TABLE 2 Summary of Pathologic and Molecular Data of Present and Previously Reported Cases

The MIC2 gene product (CD99) is highly expressed immunohistochemically in nearly all peripheral PNET-ES (19), a feature that, although highly sensitive, is not specific for PNET-ES. CD99 immunopositivity can also be detected also in other small, blue round cell tumors (19, 20) in which, however, the pattern of staining is often cytoplasmic, rather than the distinct membranous staining typical of PNET-ES. Central PNETs are reported to be negative for CD99 staining (21, 22).

The chromosomal translocation t(11, 22)(q24;q12) is found in >90% of peripheral PNET-ES and appears to be characteristic (7, 23, 24). It results in the fusion of the EWS gene with a truncated transcription factor FLI1 on 11q24, causing oncogenic conversion of the EWS gene. The t(11, 22) translocation is not found in primary cerebral and cerebellar PNET (25, 26).
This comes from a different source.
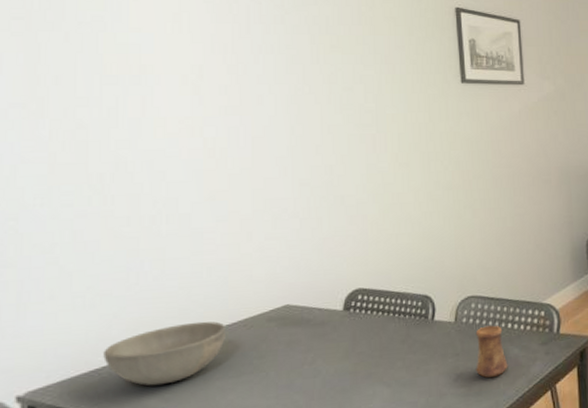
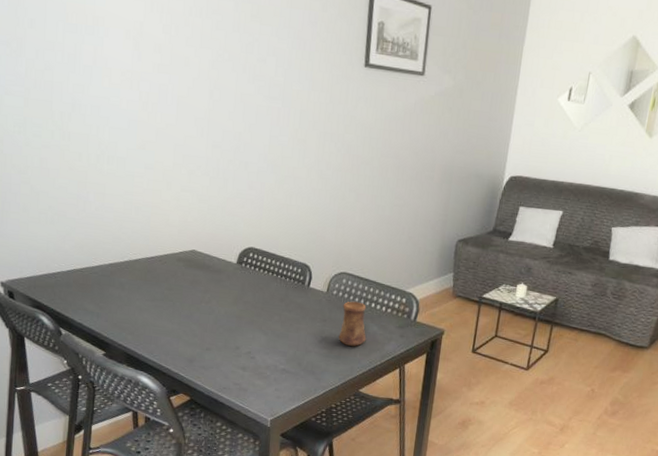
bowl: present [103,321,227,386] -> none [58,249,147,296]

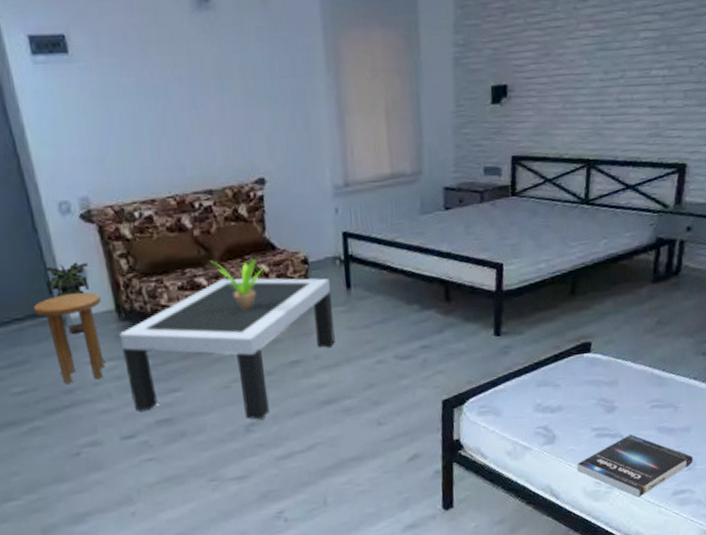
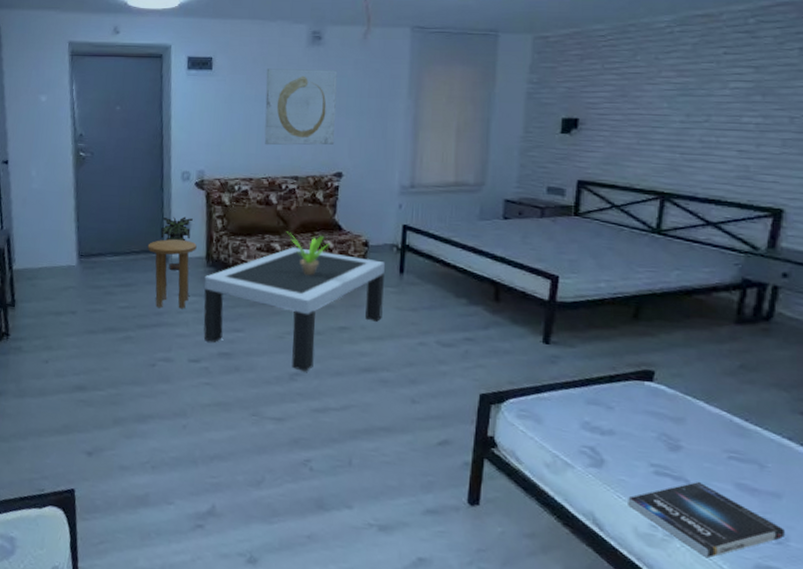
wall art: none [144,43,249,153] -> present [264,68,338,146]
The cases reported in this paper, as well as the previously reported cases, appear to represent genuine examples of occurrence of PNET-ES of the dura. Although PNET-ES has a predilection for bone and soft tissue, it can arise virtually at any location. The distinction between peripheral PNET-ES and central PNET may be clinically important. The long clinical course observed in three of five cases with available follow-up parallels the long-term disease-free survival reported in up to 45 to 60% of PNET-ES cases (27). Among patients with intracranial central PNETs, long-term survival is uncommon (28). Location and circumscription of the tumors, which allowed gross total resection, may have played an important role in the outcome. Although at present the knowledge of the genetic background of the tumor may have not direct bearing on treatment and/or outcome, distinction of these lesions on genetic analysis may become important for future treatment protocols given the recognized sensitivity of PNET-ES to chemotherapy.